▶ _EXERCISE INSTRUCTIONS_: For each record below, write an exact copy.

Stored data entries
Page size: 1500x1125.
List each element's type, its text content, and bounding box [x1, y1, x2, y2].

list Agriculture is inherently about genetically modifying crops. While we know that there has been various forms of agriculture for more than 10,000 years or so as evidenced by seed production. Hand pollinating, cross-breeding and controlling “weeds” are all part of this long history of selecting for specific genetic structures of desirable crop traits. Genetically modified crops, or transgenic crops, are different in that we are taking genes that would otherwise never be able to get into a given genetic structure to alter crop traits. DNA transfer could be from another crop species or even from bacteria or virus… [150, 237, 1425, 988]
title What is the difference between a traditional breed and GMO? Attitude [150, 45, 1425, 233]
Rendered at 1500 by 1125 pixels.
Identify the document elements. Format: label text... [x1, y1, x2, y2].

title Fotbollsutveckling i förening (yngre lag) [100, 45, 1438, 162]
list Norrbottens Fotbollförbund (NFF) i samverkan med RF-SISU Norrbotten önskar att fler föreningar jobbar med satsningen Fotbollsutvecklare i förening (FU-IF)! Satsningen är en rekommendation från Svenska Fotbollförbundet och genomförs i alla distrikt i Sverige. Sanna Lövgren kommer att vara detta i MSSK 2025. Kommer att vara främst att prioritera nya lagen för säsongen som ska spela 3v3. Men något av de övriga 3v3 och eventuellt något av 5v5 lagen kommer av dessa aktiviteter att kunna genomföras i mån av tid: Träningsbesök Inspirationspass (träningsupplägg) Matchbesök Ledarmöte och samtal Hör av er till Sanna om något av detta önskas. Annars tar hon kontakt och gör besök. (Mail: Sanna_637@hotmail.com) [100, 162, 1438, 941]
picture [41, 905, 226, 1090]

▶ _TASK ANSWER_:
Page size: 1500x1125.
List each element's type, its text content, and bounding box [x1, y1, x2, y2].

list Agriculture is inherently about genetically modifying crops. While we know that there has been various forms of agriculture for more than 10,000 years or so as evidenced by seed production. Hand pollinating, cross-breeding and controlling “weeds” are all part of this long history of selecting for specific genetic structures of desirable crop traits. Genetically modified crops, or transgenic crops, are different in that we are taking genes that would otherwise never be able to get into a given genetic structure to alter crop traits. DNA transfer could be from another crop species or even from bacteria or virus… [150, 237, 1425, 988]
title What is the difference between a traditional breed and GMO? Attitude [150, 45, 1425, 233]
Rendered at 1500 by 1125 pixels.
Identify the document elements. Format: label text... [x1, y1, x2, y2].

title Fotbollsutveckling i förening (yngre lag) [100, 45, 1438, 162]
list Norrbottens Fotbollförbund (NFF) i samverkan med RF-SISU Norrbotten önskar att fler föreningar jobbar med satsningen Fotbollsutvecklare i förening (FU-IF)! Satsningen är en rekommendation från Svenska Fotbollförbundet och genomförs i alla distrikt i Sverige. Sanna Lövgren kommer att vara detta i MSSK 2025. Kommer att vara främst att prioritera nya lagen för säsongen som ska spela 3v3. Men något av de övriga 3v3 och eventuellt något av 5v5 lagen kommer av dessa aktiviteter att kunna genomföras i mån av tid: Träningsbesök Inspirationspass (träningsupplägg) Matchbesök Ledarmöte och samtal Hör av er till Sanna om något av detta önskas. Annars tar hon kontakt och gör besök. (Mail: Sanna_637@hotmail.com) [100, 162, 1438, 941]
picture [41, 905, 226, 1090]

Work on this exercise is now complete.